I’m now writing my niece, a college freshman in Oregon. It’s great fun. I put them into an envelope and include a $20 bill and often a special book. This week it was Engels’ “Condition of the Working Class in 1844.” Poor kid. She says she likes them a lot and feels special because none of her friends have such weird relatives.
Norma Gaffron, New Brighton: Yes, letters in an envelope are special. And you can include things like a piece of fabric to show your sister in Milwaukee the material you are using to make new bedroom drapes.
Patsy Ramberg, White Bear Lake: My dad saved piles of letters. These are letters from ordinary people going about their lives. Such as:
“The tomatoes are ripening very slow. I have had some that measured 11½ inches around them and three inches thick. My cucumbers are still producing.”
“The past few days have been digging up our geraniums and potting them for the winter. They will be blooming thru January, in the house.”
“Where is your brother Henry now? I heard he was in MO. I hear his boy ‘Sonny Boy’ is a doctor now.”
I plan on saving all the letters. I don’t know what my kids will do with them. Maybe one will see them as the treasure they are — a social history of American life gone by.

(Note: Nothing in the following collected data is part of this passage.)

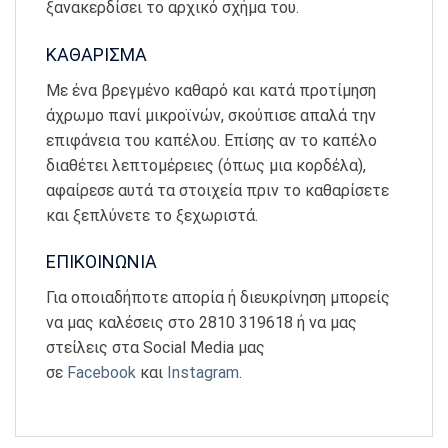
ξανακερδίσει το αρχικό σχήμα του.
ΚΑΘΑΡΙΣΜΑ
Με ένα βρεγμένο καθαρό και κατά προτίμηση
άχρωμο πανί μικροϊνών, σκούπισε απαλά την
επιφάνεια του καπέλου. Επίσης αν το καπέλο
διαθέτει λεπτομέρειες (όπως μια κορδέλα),
αφαίρεσε αυτά τα στοιχεία πριν το καθαρίσετε
και ξεπλύνετε το ξεχωριστά.
ΕΠΙΚΟΙΝΩΝΙΑ
Για οποιαδήποτε απορία ή διευκρίνηση μπορείς
να μας καλέσεις στο 2810 319618 ή να μας
στείλεις στα Social Media μας
σε
Facebook
και
Instagram
.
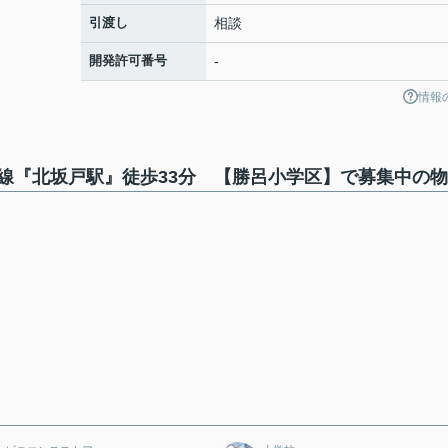
引渡し
相談
開発許可番号
-
情報
線『北坂戸駅』徒歩33分 【勝呂小学区】で募集中の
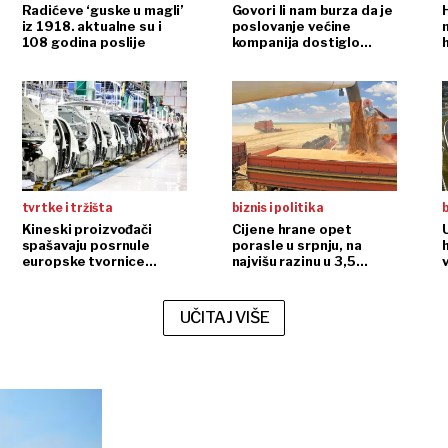
Radićeve ‘guske u magli’
Govori li nam burza da je
iz 1918. aktualne su i
poslovanje većine
108 godina poslije
kompanija dostiglo
plafon?
r
tvrtke i tržišta
biznis i politika
b
Kineski proizvođači
Cijene hrane opet
spašavaju posrnule
porasle u srpnju, na
europske tvornice
najvišu razinu u 3,5
automobila
godine
UČITAJ VIŠE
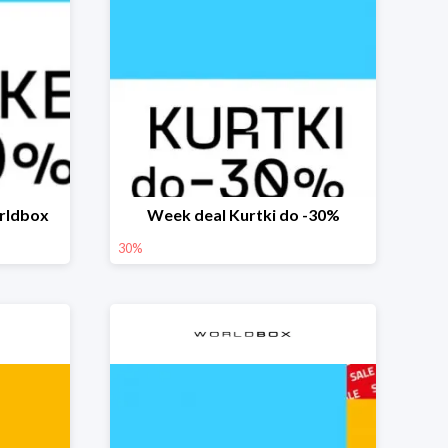
rldbox
Week deal Kurtki do -30%
30%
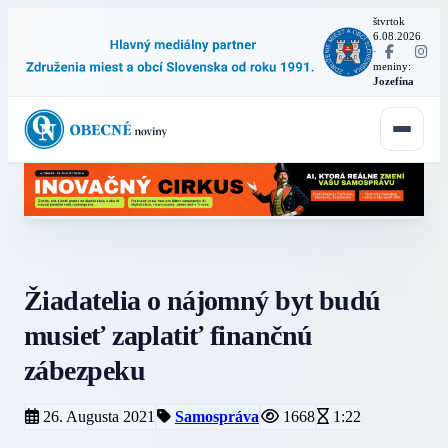
štvrtok
6.08.2026
·
meniny:
Jozefína
Žiadatelia o nájomný byt budú
musieť zaplatiť finančnú
zábezpeku
26. Augusta 2021
Samospráva
1668
1:22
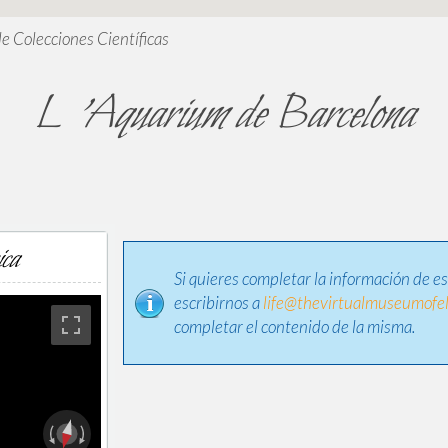
de Colecciones Científicas
L 'Aquarium de Barcelona
ica
Si quieres completar la información de e
escribirnos a
life@thevirtualmuseumofel
completar el contenido de la misma.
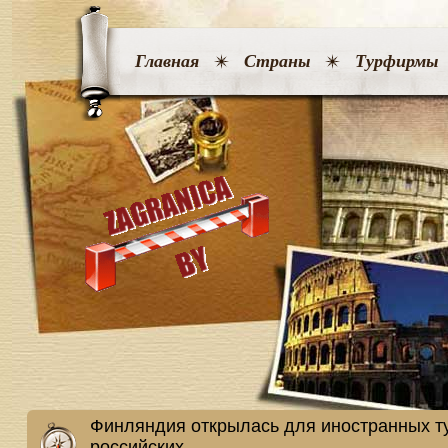
Главная
Страны
Турфирмы
Финляндия открылась для иностранных ту
российских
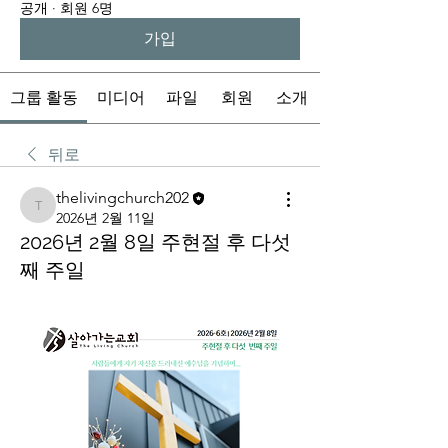
공개
·
회원 6명
가입
그룹 활동
미디어
파일
회원
소개
뒤로
thelivingchurch202
thelivingchurch202
2026년 2월 11일
2026년 2월 8일 주현절 후 다섯
째 주일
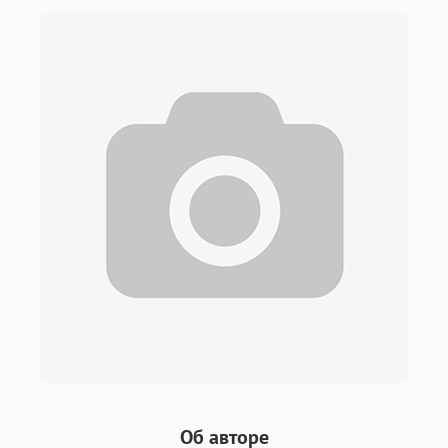
Об авторе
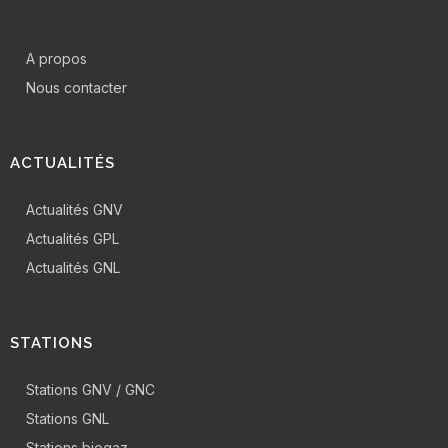
A propos
Nous contacter
ACTUALITÉS
Actualités GNV
Actualités GPL
Actualités GNL
STATIONS
Stations GNV / GNC
Stations GNL
Stations biogaz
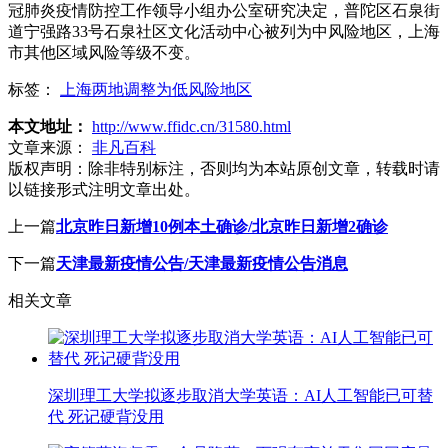
冠肺炎疫情防控工作领导小组办公室研究决定，普陀区石泉街
道宁强路33号石泉社区文化活动中心被列为中风险地区，上海
市其他区域风险等级不变。
标签：
上海两地调整为低风险地区
本文地址：
http://www.ffidc.cn/31580.html
文章来源：
非凡百科
版权声明：
除非特别标注，否则均为本站原创文章，转载时请
以链接形式注明文章出处。
上一篇
北京昨日新增10例本土确诊/北京昨日新增2确诊
下一篇
天津最新疫情公告/天津最新疫情公告消息
相关文章
深圳理工大学拟逐步取消大学英语：AI人工智能已可替
代 死记硬背没用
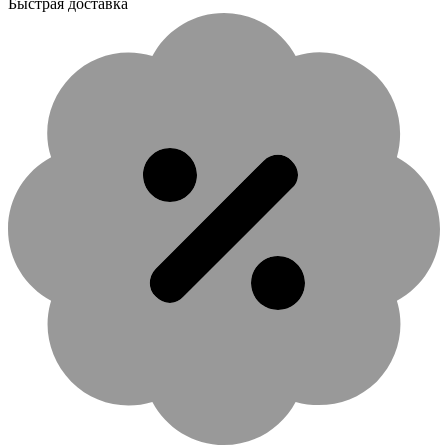
Быстрая доставка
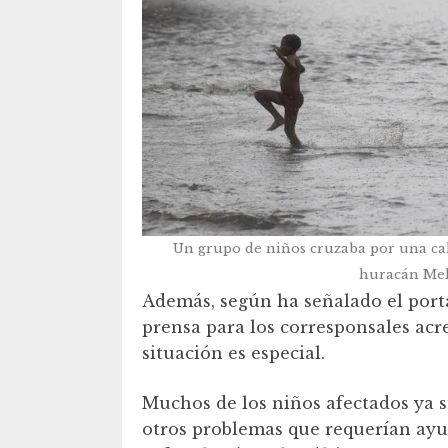
Un grupo de niños cruzaba por una ca
huracán Mel
Además, según ha señalado el port
prensa para los corresponsales acr
situación es especial.
Muchos de los niños afectados ya 
otros problemas que requerían ayud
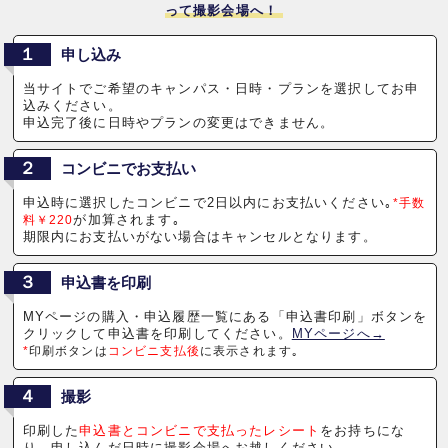
って撮影会場へ！
１
申し込み
当サイトでご希望のキャンパス・日時・プランを選択してお申
込みください。
申込完了後に日時やプランの変更はできません。
２
コンビニでお支払い
申込時に選択したコンビニで2日以内にお支払いください｡
*手数
が加算されます｡
料￥220
期限内にお支払いがない場合はキャンセルとなります。
３
申込書を印刷
MYページの購入・申込履歴一覧にある「申込書印刷」ボタンを
クリックして申込書を印刷してください。
MYページへ→
*
印刷ボタンは
コンビニ支払後
に表示されます｡
４
撮影
印刷した
申込書とコンビニで支払ったレシート
をお持ちにな
り、申し込んだ日時に撮影会場へお越しください。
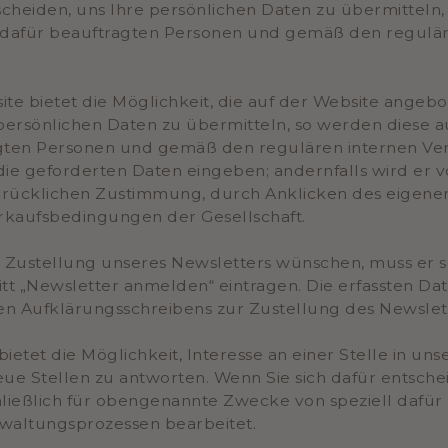
scheiden, uns Ihre persönlichen Daten zu übermitteln, 
dafür beauftragten Personen und gemäß den regulär
ite bietet die Möglichkeit, die auf der Website ang
e persönlichen Daten zu übermitteln, so werden diese 
agten Personen und gemäß den regulären internen Ve
e geforderten Daten eingeben; andernfalls wird er 
drücklichen Zustimmung, durch Anklicken des eigenen
rkaufsbedingungen der Gesellschaft.
e Zustellung unseres Newsletters wünschen, muss er
 „Newsletter anmelden“ eintragen. Die erfassten Dat
 Aufklärungsschreibens zur Zustellung des Newslett
 bietet die Möglichkeit, Interesse an einer Stelle i
neue Stellen zu antworten. Wenn Sie sich dafür entsche
hließlich für obengenannte Zwecke von speziell daf
waltungsprozessen bearbeitet.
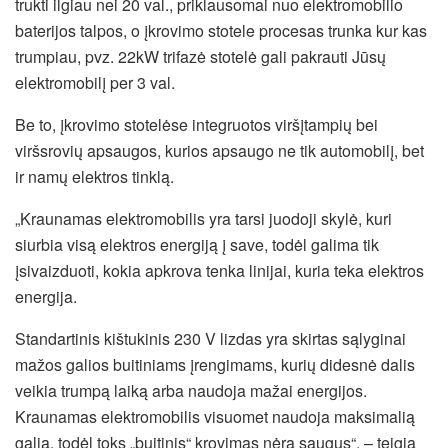
trukti ilgiau nei 20 val., priklausomai nuo elektromobilio
baterijos talpos, o įkrovimo stotele procesas trunka kur kas
trumpiau, pvz. 22kW trifazė stotelė gali pakrauti Jūsų
elektromobilį per 3 val.
Be to, įkrovimo stotelėse integruotos viršįtampių bei
viršsrovių apsaugos, kurios apsaugo ne tik automobilį, bet
ir namų elektros tinklą.
„Kraunamas elektromobilis yra tarsi juodoji skylė, kuri
siurbia visą elektros energiją į save, todėl galima tik
įsivaizduoti, kokia apkrova tenka linijai, kuria teka elektros
energija.
Standartinis kištukinis 230 V lizdas yra skirtas sąlyginai
mažos galios buitiniams įrengimams, kurių didesnė dalis
veikia trumpą laiką arba naudoja mažai energijos.
Kraunamas elektromobilis visuomet naudoja maksimalią
galią, todėl toks „buitinis“ krovimas nėra saugus“, – teigia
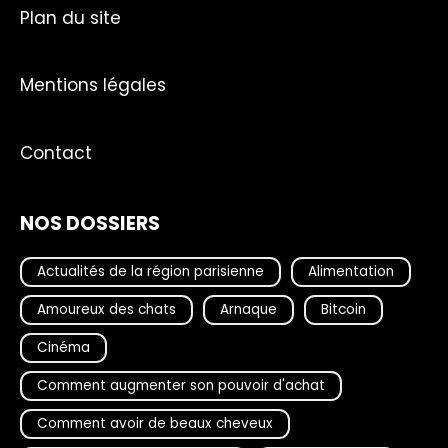
Plan du site
Mentions légales
Contact
NOS DOSSIERS
Actualités de la région parisienne
Alimentation
Amoureux des chats
Arnaque
Bitcoin
Cinéma
Comment augmenter son pouvoir d'achat
Comment avoir de beaux cheveux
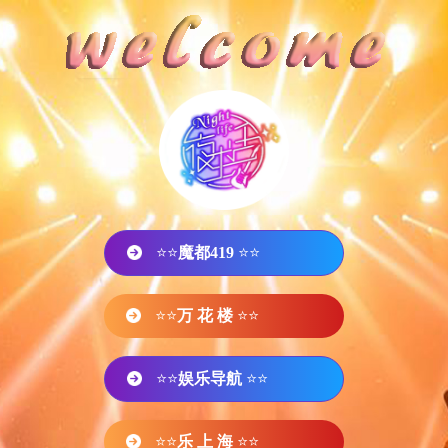
⭐⭐
魔都419
⭐⭐
⭐⭐
万 花 楼
⭐⭐
⭐⭐
娱乐导航
⭐⭐
⭐⭐
乐 上 海
⭐⭐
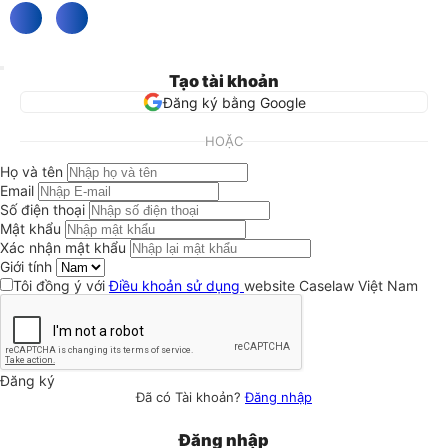
Tạo tài khoản
Đăng ký bằng Google
HOẶC
Họ và tên
Email
Số điện thoại
Mật khẩu
Xác nhận mật khẩu
Giới tính
Tôi đồng ý với
Điều khoản sử dụng
website Caselaw Việt Nam
Đăng ký
Đã có Tài khoản?
Đăng nhập
Đăng nhập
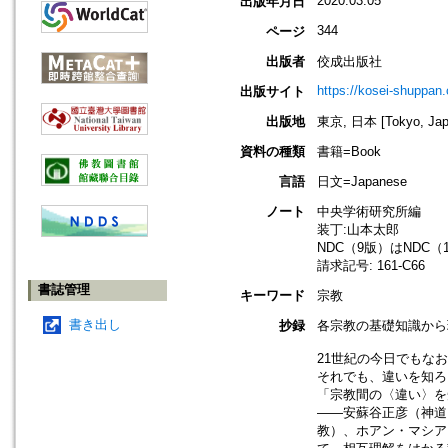
2020.03.05
出版年月日
344
ページ
出版者
佼成出版社
https://kosei-shuppan.
出版サイト
出版地
東京, 日本 [Tokyo, Jap
資料の種類
書籍=Book
言語
日文=Japanese
ノート
中央学術研究所編
装丁:山本太郎
NDC（9版）はNDC
請求記号: 161-C66
書誌管理
キーワード
宗教
書き出し
抄録
各宗教の基礎知識から
21世紀の今日でもな
それでも、違いを知ろ
「宗教間の〈違い〉を
――安蘇谷正彦（神道
教）、ホアン・マシア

Bryan Rogers, Little Canada: I come from a family of letter writers. On my maternal grandmother’s side, they had what they called the Round Robin. It was a large envelope that would circulate among a couple dozen or more of them. When the Round Robin arrived at your house, you would read all of the letters enclosed by the others, and remove your old letter and include a new letter, and send it on to the next person. It would only come around a couple of times a year, so it was always big fun when it would arrive.
Mary Ellen Bruski, Robbinsdale: The loss of letter-writing will cause future genealogists and family history writers to weep for what could have been. I am a genealogist and have been thrilled so many times upon finding an old letter or postcard that helped me figure out relationships and where people lived.
I have learned a lot about ancestors via postcards that are over 100 years old. Before home telephones were common they sometimes sent one another postcards across the same city to just say “I’m coming to see you Tuesday.” I have one cryptic card that is a real head scratcher, mailed from Toronto to St. Paul: “Well, I can’t say much until I hear from you, but I guess I will be OK.” Hope he or she was!
Harold Lieberman, St. Cloud: As a junior in high school in the late 1930s, I became interested in history. So I wrote the great historian Charles Beard — his address was in Who’s Who — to ask what one could do with a career in history. When two South American countries threatened to go to war over territory, I expressed my probably naïve concern to Undersecretary of State Sumner Welles. When I heard the N.Y. Philharmonic (on the radio) playing “Mark Twain Suite,” a new work by Jerome Kern, I wrote telling him how much I liked it. In each case I received a personal response.
In 2015, I ran across a brief biography of my first love during my Army days. I knew that she had died many years ago, but I thought her children might be interested in things I knew about her before they were born. So I wrote the daughter who had written her bio. And suddenly there was an explosion of excited phone calls, e-mails and letters from five of her children and a sister, all saying they knew about me as their mother’s “lost love,” but they never knew my surname. (It seems their grandmother had intercepted my letters, so my girl thought I had dumped her; the letters were discovered years later.) So I’m now closely connected to a wonderful and talented “alternate reality” family, some of whom have cross-countried to visit me. You never know when life will deal you an unexpected hand.
Now that I’m ancient — I’ll be 98 next month — I still write letters. Witness this.